Yang Weiwei, Ernst Patricia
Department of Pediatrics and Pharmacology, University of Colorado, Denver/Anschutz Medical Campus, Aurora, CO, 80045, USA.
Department of Genetics, Geisel School of Medicine at Dartmouth, Hanover, NH, 03755, USA.
Int J Hematol. 2017 Jan;105(1):7-16. doi: 10.1007/s12185-016-2118-8. Epub 2016 Oct 31.
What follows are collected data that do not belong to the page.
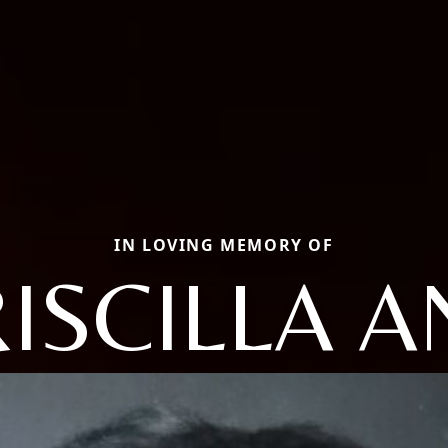
IN LOVING MEMORY OF
ISCILLA 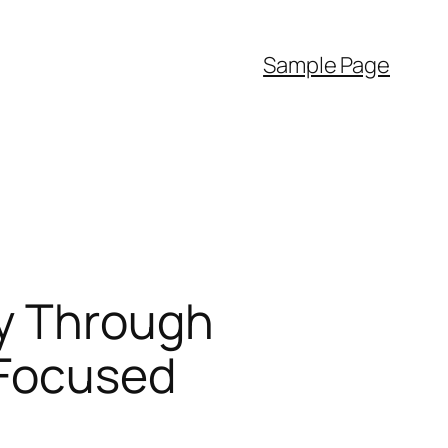
Sample Page
ty Through
-Focused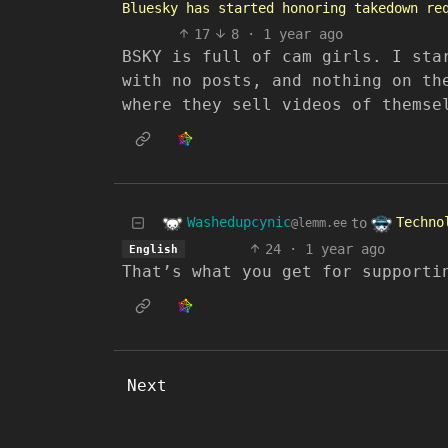
Bluesky has started honoring takedown re
17
8
·
1 year ago
BSKY is full of cam girls. I sta
with no posts, and nothing on th
where they sell videos of themse
Washedupcynic
Techno
to
@lemm.ee
24
·
1 year ago
English
That’s what you get for supporti
Next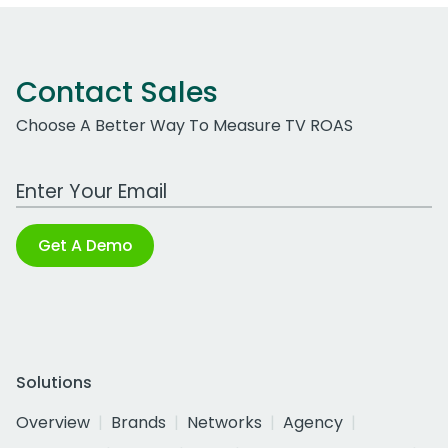
Contact Sales
Choose A Better Way To Measure TV ROAS
Work Email Address
Get A Demo
Solutions
Overview
Brands
Networks
Agency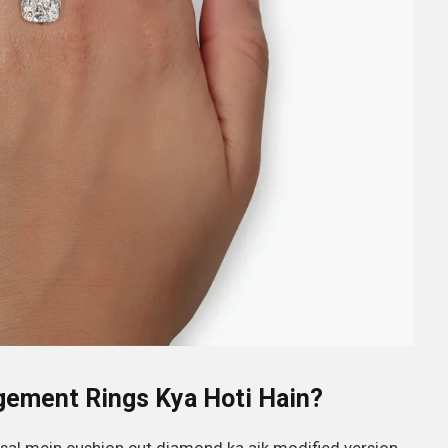
gement Rings Kya Hoti Hain?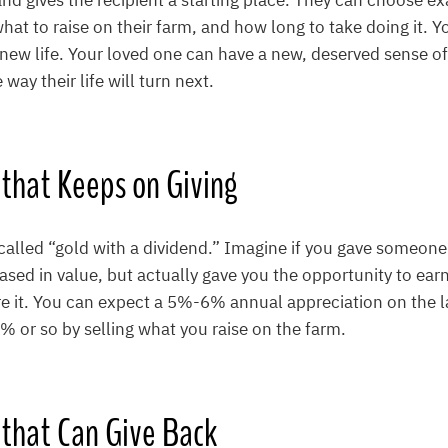
land gives the recipient a starting place. They can choose e
at to raise on their farm, and how long to take doing it. Y
 a new life. Your loved one can have a new, deserved sense o
way their life will turn next.
t that Keeps on Giving
called “gold with a dividend.” Imagine if you gave someone
eased in value, but actually gave you the opportunity to ea
e it. You can expect a 5%-6% annual appreciation on the l
% or so by selling what you raise on the farm.
ft that Can Give Back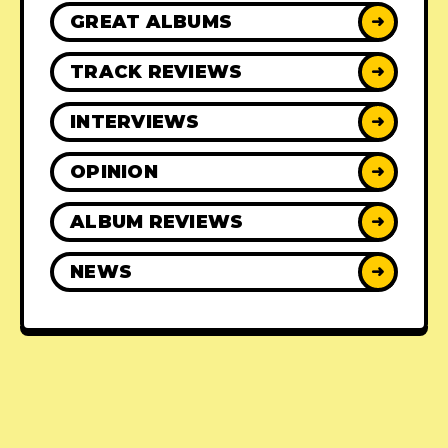
GREAT ALBUMS
➜
TRACK REVIEWS
➜
INTERVIEWS
➜
OPINION
➜
ALBUM REVIEWS
➜
NEWS
➜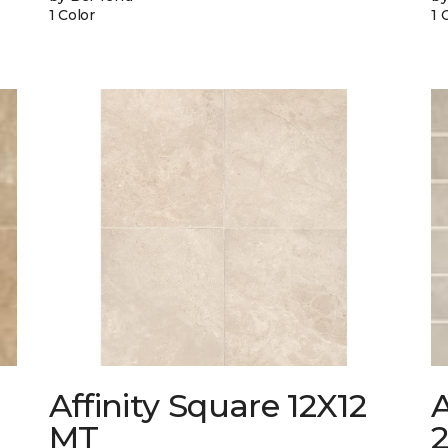
1 Color
1 
Affinity Square 12X12
A
MT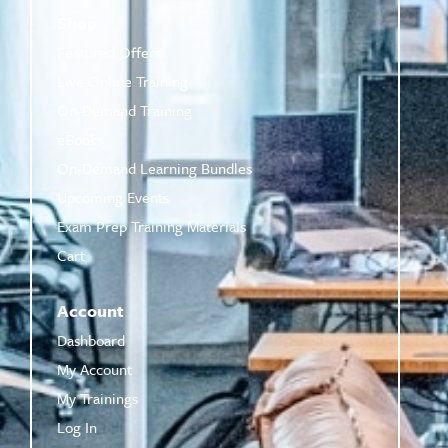
Shop
Featured Offers
Live Online Training
On-Demand Training
eBooks
On-Demand Learning Bundles
Upcoming Events
Exam Prep Training Materials
Cart
Account
Dashboard
My Account
My Trainings
Log In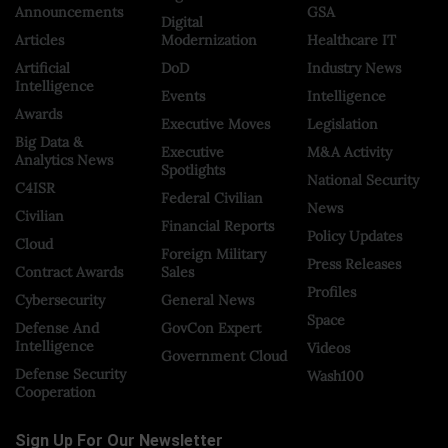
Announcements
GSA
Digital
Articles
Modernization
Healthcare IT
Artificial
DoD
Industry News
Intelligence
Events
Intelligence
Awards
Executive Moves
Legislation
Big Data &
Executive
M&A Activity
Analytics News
Spotlights
National Security
C4ISR
Federal Civilian
News
Civilian
Financial Reports
Policy Updates
Cloud
Foreign Military
Press Releases
Contract Awards
Sales
Profiles
Cybersecurity
General News
Space
Defense And
GovCon Expert
Intelligence
Videos
Government Cloud
Defense Security
Wash100
Cooperation
Sign Up For Our Newsletter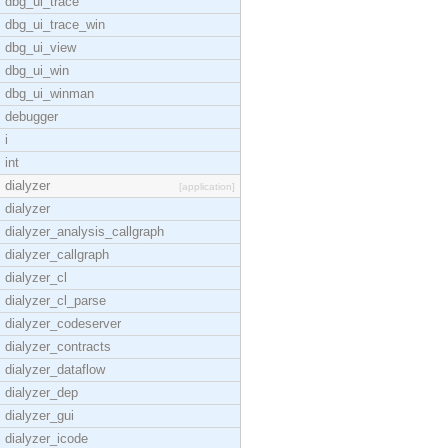
dbg_ui_trace
dbg_ui_trace_win
dbg_ui_view
dbg_ui_win
dbg_ui_winman
debugger
i
int
dialyzer
[application]
dialyzer
dialyzer_analysis_callgraph
dialyzer_callgraph
dialyzer_cl
dialyzer_cl_parse
dialyzer_codeserver
dialyzer_contracts
dialyzer_dataflow
dialyzer_dep
dialyzer_gui
dialyzer_icode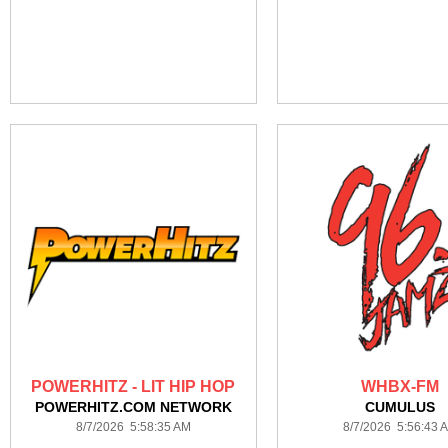
POWERHITZ - LIT HIP HOP
WHBX-FM
POWERHITZ.COM NETWORK
CUMULUS
8/7/2026 5:58:35 AM
8/7/2026 5:56:43 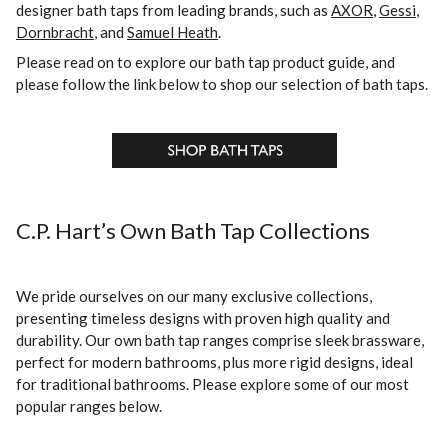
designer bath taps from leading brands, such as
AXOR
,
Gessi
,
Dornbracht
, and
Samuel Heath
.
Please read on to explore our bath tap product guide, and
please follow the link below to shop our selection of bath taps.
C.P. Hart’s Own Bath Tap Collections
We pride ourselves on our many exclusive collections,
presenting timeless designs with proven high quality and
durability. Our own bath tap ranges comprise sleek brassware,
perfect for modern bathrooms, plus more rigid designs, ideal
for traditional bathrooms. Please explore some of our most
popular ranges below.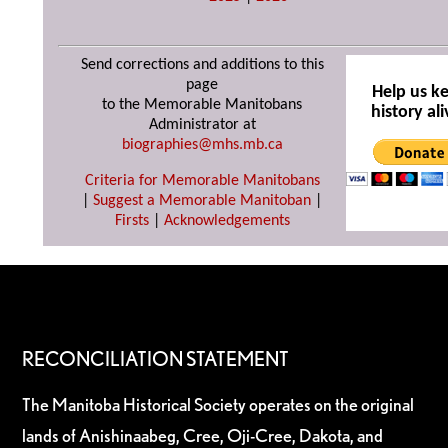
Send corrections and additions to this
page
Help us k
to the Memorable Manitobans
history ali
Administrator at
biographies@mhs.mb.ca
Criteria for Memorable Manitobans
|
Suggest a Memorable Manitoban
|
Firsts
|
Acknowledgements
RECONCILIATION STATEMENT
The Manitoba Historical Society operates on the original
lands of Anishinaabeg, Cree, Oji-Cree, Dakota, and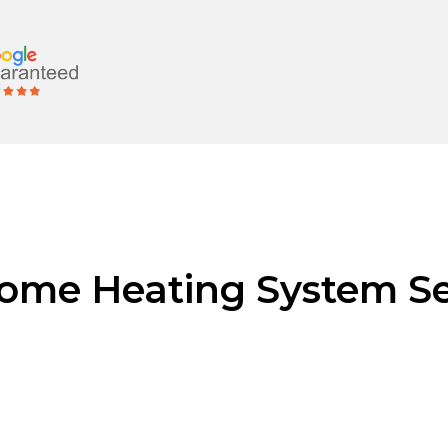
ome Heating System Se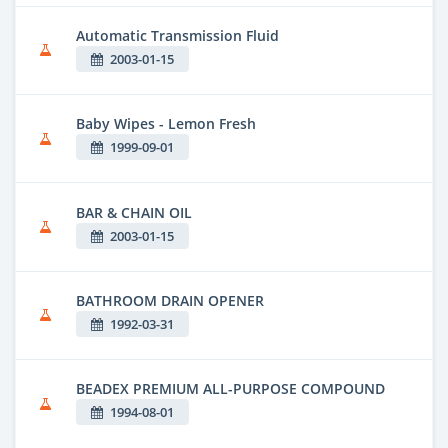
Automatic Transmission Fluid
2003-01-15
Baby Wipes - Lemon Fresh
1999-09-01
BAR & CHAIN OIL
2003-01-15
BATHROOM DRAIN OPENER
1992-03-31
BEADEX PREMIUM ALL-PURPOSE COMPOUND
1994-08-01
Accumulating recent evidence supports the notion that many enzymes that modify histones are fundamental players in normal hematopoiesis as well as hematologic malignancies, and represent an important new class of drug targets. Histone H3 lysine 4 (H3K4) methylation plays several distinct roles in gene expression and is modulated by specific methyltransferases and demethylases. Recent progress has been made clarifying the unique biological roles of the enzymes that carry out H3K4 methylation, yet a detailed understanding of H3K4 methylation states in various genomic contexts and the diverse functions of the enzymes that perform these methylation events is incomplete, but developing rapidly. In this review, we summarize and discuss the general mechanisms of H3K4 methylation, and how the six main enzymes from the SET/MLL family (responsible for H3K4me1/me2/me3) function in hematopoiesis and in hematologic malignancies.
最近越来越多的证据支持这样一种观点,即许多修饰组蛋白的酶是正常造血以及血液系统恶性肿瘤的基本参与者,并且代表了一类重要的新型药物靶点。组蛋白H3赖氨酸4(H3K4)甲基化在基因表达中发挥多种不同作用,并受到特定甲基转移酶和去甲基酶的调节。在阐明进行H3K4甲基化的酶的独特生物学作用方面已取得了最新进展,然而,对各种基因组背景下H3K4甲基化状态以及执行这些甲基化事件的酶的多种功能的详细了解仍不完整,但正在迅速发展。在这篇综述中,我们总结并讨论了H3K4甲基化的一般机制,以及SET/MLL家族中的六种主要酶(负责H3K4me1/me2/me3)在造血和血液系统恶性肿瘤中的作用。